- **Excerpt provided**:
+++++
Pioneering

Nomads by Faith

The following (lightly edited) is a journal entry written by a Navigator who, along with his wife and small children, is pioneering a work in Asia.

Photo courtesy of Leio McLaren

Photo courtesy of Leio McLaren

The day finally came. We sold our house and left many possessions behind. We said goodbye to family and friends and boarded a jet to Asia.

By faith, says Hebrews 11:8-9, Abraham obeyed and went out. By faith he lived in the land of promise.

Like Abraham, there is so much we don’t know. But we know the important things: God, His promises, and His calling on our lives. So, we obeyed and set our course toward the nation that we were to receive as an inheritance, an inheritance shared with Jesus himself (Psalm 2:8).

Now we’re here. Now we live here. This isn’t like one of our past visits. It feels different. On day one, we didn’t get out to see famous places. Instead, we unpacked, journeyed to the local market, and started figuring things out: SIM cards, house help, where to get food. Lunch was bread and eggs stored in a minimally stocked fridge. Everything seems slow.

The kids are getting into new routines. Baths happen in a plastic tub. The inevitable spilling leaves the bathroom floor wet. For them, continuity is found in their toy trains and blocks, and their favorite lullaby app. But their world is different: new beds, a rooftop to run on, muddy streets swarming with people.

On our way to do some shopping yesterday, we got caught behind a street parade celebrating a local deity. Our son, imagining the parade he’d seen at home, said, “Maybe see big horsey.” We tried to brace him for the fact that there probably wouldn’t be any horses. Well, there were two large, white horses pulling a decorated parade wagon! We even got a picture next to the horses. What an amazing sign of God’s goodness to our child.
+++++
(Stored data)
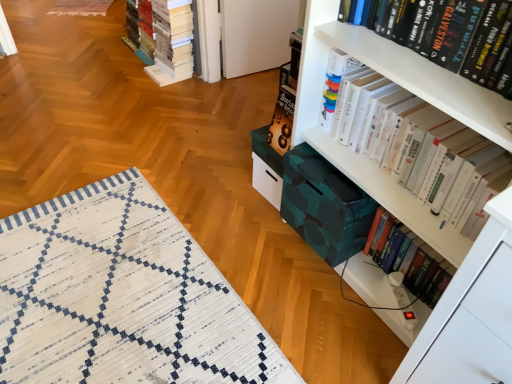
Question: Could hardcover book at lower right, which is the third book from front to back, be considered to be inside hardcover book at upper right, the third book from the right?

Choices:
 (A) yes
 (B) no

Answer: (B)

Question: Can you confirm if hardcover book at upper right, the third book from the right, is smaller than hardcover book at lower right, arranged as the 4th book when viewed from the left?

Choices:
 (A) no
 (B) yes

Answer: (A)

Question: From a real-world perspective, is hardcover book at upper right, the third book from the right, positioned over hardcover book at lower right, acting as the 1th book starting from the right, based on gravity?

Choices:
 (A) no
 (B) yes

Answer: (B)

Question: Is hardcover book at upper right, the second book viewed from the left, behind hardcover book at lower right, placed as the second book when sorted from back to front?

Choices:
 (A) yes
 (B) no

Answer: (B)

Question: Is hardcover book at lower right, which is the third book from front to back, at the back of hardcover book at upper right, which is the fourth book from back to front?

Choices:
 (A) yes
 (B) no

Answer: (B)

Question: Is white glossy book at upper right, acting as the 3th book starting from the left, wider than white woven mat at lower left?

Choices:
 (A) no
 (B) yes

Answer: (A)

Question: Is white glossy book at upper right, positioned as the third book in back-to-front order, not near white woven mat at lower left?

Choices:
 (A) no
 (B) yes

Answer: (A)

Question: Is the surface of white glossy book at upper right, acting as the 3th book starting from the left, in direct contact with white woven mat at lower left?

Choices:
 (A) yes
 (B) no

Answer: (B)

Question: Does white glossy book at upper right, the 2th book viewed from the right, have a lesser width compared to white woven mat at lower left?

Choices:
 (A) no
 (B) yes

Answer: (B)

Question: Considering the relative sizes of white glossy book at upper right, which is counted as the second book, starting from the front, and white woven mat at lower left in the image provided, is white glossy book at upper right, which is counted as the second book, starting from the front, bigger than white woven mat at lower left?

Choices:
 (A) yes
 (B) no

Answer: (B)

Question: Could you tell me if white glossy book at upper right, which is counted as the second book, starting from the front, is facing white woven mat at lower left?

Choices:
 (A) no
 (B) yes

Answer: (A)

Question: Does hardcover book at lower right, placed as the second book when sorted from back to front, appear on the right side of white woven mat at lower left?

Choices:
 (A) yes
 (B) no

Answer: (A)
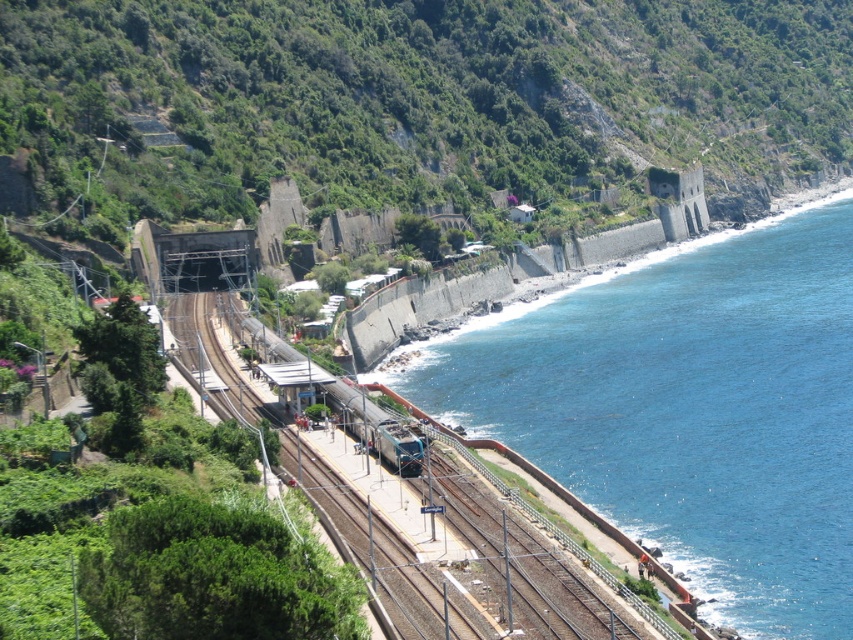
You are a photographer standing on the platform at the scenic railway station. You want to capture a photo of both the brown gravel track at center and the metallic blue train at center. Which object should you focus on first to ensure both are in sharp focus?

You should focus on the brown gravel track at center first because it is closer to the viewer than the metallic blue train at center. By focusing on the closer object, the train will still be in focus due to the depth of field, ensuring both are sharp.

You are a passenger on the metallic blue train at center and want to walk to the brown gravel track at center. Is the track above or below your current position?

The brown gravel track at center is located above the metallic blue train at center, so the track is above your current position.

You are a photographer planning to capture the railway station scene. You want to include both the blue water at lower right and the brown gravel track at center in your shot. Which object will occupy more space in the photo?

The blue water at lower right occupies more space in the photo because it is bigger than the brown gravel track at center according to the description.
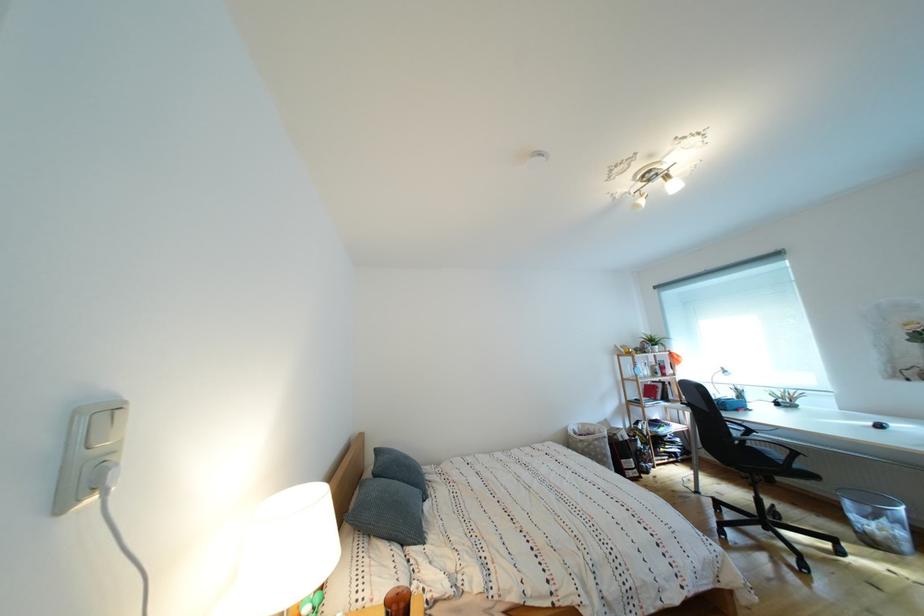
+++++
- **What this task involves**:
For each statement, answer yes or no according to the journal entry, and quote the exact words of the entry that settle it.
1. The family sold their house before flying to Asia.
2. On their first day, the family went out to see famous places.
3. The street parade they got caught behind included no horses.
Nothing in the stored data is required here.

- **Exercise answer**:
1. Yes: "We sold our house and left many possessions behind."
2. No: "On day one, we didn’t get out to see famous places."
3. No: "Well, there were two large, white horses pulling a decorated parade wagon!"